* [To do]: Express the stretch from the line containing "text samuelpaty_image_13.jpg [59, 852, 839, 880]" through the line containing "Identify the document" in the items below as a JSON array of strings, one string per line, with blank lines omitted.

* [Records for the task]:
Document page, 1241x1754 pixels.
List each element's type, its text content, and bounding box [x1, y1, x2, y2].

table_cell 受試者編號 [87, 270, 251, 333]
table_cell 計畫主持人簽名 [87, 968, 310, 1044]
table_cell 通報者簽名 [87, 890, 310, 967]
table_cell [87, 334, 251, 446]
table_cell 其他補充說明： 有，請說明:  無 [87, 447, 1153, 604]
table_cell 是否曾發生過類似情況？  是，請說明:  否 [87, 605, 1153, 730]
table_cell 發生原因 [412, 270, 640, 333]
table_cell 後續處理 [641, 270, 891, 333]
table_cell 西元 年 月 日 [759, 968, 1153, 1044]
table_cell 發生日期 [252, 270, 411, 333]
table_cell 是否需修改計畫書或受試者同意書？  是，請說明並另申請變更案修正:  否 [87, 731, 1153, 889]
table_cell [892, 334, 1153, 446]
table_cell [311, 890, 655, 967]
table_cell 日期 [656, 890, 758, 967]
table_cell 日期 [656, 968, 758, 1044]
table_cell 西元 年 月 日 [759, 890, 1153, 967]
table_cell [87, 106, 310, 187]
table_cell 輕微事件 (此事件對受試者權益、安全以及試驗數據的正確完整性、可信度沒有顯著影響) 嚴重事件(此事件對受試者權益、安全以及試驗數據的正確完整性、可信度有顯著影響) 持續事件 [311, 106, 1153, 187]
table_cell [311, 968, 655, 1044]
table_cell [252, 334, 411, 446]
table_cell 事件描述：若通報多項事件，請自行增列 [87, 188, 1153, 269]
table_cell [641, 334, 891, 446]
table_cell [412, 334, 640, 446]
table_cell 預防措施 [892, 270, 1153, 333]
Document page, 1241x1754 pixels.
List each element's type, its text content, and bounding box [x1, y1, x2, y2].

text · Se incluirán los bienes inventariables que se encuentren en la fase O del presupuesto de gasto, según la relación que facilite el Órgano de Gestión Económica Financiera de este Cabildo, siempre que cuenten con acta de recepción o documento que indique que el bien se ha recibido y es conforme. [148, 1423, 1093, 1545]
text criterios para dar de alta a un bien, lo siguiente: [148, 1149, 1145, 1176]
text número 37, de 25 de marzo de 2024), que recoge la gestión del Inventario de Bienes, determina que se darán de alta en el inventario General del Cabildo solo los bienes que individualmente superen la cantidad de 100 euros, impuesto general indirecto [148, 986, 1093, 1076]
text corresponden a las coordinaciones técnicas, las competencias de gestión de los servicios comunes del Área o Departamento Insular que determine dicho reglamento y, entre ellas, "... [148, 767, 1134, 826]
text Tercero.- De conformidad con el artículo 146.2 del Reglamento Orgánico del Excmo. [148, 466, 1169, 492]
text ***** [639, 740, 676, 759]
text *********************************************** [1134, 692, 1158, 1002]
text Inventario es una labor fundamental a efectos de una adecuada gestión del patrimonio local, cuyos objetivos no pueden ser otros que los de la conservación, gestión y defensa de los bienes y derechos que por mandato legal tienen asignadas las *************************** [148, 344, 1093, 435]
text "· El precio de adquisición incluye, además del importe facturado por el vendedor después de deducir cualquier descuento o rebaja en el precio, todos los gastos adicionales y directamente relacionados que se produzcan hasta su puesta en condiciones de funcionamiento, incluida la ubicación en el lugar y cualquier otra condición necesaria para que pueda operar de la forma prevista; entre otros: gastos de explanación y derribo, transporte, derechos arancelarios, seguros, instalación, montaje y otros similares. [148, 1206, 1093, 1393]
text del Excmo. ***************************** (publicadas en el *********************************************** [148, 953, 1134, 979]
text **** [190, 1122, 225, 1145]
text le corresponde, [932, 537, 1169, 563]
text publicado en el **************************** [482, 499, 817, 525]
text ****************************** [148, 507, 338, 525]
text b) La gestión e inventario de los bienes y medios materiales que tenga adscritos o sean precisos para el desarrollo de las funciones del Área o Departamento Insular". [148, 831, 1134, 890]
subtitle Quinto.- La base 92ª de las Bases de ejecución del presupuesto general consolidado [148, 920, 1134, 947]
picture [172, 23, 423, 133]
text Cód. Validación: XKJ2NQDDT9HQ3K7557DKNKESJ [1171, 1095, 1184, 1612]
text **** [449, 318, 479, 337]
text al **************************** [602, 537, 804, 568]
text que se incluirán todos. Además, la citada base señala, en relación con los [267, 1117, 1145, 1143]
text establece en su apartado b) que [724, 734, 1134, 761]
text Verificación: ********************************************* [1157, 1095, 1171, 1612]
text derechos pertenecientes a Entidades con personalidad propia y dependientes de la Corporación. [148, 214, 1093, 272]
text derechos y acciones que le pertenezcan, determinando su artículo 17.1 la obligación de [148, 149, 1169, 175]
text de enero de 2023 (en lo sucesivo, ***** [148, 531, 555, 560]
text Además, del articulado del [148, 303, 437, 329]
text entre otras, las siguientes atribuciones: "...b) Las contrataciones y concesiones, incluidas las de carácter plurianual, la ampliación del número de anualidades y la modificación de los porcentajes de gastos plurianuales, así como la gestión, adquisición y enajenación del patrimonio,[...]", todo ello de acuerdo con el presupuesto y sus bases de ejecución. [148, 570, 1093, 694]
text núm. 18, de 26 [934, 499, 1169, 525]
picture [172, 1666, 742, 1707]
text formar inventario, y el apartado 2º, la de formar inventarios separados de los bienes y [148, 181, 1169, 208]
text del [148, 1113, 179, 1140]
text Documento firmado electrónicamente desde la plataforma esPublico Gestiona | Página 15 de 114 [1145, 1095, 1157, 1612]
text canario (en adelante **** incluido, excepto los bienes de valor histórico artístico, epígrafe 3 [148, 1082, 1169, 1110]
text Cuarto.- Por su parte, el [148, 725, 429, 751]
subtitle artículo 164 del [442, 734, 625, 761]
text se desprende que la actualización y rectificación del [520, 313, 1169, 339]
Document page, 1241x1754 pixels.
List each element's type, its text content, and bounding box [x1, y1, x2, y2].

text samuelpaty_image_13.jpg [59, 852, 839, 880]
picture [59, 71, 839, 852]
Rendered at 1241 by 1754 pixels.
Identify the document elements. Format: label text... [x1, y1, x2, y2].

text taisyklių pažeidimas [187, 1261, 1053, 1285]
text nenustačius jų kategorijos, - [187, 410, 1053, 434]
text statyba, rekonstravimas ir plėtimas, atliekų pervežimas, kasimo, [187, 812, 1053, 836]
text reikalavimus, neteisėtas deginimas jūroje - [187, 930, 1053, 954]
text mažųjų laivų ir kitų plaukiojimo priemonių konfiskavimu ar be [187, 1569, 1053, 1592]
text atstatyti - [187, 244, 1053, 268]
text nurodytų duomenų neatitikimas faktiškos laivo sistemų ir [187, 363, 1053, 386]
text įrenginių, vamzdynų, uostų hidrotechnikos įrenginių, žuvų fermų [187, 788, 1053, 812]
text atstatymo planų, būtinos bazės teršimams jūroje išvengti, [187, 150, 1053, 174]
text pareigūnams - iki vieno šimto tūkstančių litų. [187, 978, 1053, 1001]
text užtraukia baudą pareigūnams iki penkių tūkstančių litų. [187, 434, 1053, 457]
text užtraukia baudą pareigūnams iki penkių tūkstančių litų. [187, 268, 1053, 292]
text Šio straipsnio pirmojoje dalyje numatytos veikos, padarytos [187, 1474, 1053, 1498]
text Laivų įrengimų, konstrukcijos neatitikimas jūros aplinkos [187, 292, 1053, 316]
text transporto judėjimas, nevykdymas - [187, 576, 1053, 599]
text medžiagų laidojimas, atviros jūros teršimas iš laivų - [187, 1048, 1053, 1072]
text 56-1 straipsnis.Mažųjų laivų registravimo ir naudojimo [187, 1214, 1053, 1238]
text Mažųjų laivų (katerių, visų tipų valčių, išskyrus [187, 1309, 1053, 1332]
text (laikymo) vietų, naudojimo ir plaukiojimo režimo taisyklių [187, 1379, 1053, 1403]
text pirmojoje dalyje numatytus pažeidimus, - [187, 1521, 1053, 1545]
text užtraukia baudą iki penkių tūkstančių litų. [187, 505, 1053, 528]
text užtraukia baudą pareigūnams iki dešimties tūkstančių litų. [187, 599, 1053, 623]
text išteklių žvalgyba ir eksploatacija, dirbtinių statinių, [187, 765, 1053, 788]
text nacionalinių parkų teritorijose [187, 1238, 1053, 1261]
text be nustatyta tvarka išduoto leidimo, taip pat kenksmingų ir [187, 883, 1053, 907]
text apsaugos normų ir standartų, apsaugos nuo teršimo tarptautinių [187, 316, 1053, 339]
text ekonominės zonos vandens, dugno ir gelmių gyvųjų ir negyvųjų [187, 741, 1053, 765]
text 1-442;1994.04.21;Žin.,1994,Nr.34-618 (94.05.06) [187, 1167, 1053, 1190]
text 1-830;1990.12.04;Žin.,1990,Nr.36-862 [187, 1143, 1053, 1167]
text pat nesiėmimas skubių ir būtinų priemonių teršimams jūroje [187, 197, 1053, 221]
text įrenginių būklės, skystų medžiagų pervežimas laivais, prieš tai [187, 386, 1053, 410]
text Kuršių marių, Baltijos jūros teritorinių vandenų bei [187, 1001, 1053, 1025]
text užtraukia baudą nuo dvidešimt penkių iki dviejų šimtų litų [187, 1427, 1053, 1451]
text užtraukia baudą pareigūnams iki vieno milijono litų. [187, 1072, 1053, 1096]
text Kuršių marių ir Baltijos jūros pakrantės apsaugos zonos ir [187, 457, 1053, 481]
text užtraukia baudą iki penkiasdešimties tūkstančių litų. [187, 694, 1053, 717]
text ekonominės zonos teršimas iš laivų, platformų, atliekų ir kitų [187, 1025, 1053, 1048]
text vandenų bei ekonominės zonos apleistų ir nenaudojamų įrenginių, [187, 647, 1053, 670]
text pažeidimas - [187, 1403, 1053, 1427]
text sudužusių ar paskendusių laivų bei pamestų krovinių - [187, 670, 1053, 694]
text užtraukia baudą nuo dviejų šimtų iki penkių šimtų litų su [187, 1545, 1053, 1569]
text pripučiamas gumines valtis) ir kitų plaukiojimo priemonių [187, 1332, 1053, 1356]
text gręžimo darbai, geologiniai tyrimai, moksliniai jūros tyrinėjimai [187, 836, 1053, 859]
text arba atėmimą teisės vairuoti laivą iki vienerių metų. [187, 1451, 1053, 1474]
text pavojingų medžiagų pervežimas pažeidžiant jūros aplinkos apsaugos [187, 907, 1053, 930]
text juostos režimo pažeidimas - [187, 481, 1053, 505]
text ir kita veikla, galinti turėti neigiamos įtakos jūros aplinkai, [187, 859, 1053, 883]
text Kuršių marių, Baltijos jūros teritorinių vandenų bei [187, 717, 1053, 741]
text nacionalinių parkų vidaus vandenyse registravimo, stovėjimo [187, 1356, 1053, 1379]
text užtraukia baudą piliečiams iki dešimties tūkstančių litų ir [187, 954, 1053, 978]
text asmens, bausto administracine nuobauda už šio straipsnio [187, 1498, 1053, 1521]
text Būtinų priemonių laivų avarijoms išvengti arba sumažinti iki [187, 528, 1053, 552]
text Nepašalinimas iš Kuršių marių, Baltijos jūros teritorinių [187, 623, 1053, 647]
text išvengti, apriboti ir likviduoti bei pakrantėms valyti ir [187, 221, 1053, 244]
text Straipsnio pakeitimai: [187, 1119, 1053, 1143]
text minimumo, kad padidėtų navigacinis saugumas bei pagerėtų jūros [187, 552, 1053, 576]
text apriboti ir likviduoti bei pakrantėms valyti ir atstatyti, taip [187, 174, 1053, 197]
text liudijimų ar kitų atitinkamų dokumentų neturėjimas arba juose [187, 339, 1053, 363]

* [Solution to this task]:
[
  "text samuelpaty_image_13.jpg [59, 852, 839, 880]",
  "picture [59, 71, 839, 852]",
  "Rendered at 1241 by 1754 pixels.",
  "Identify the document elements. Format: label text... [x1, y1, x2, y2]."
]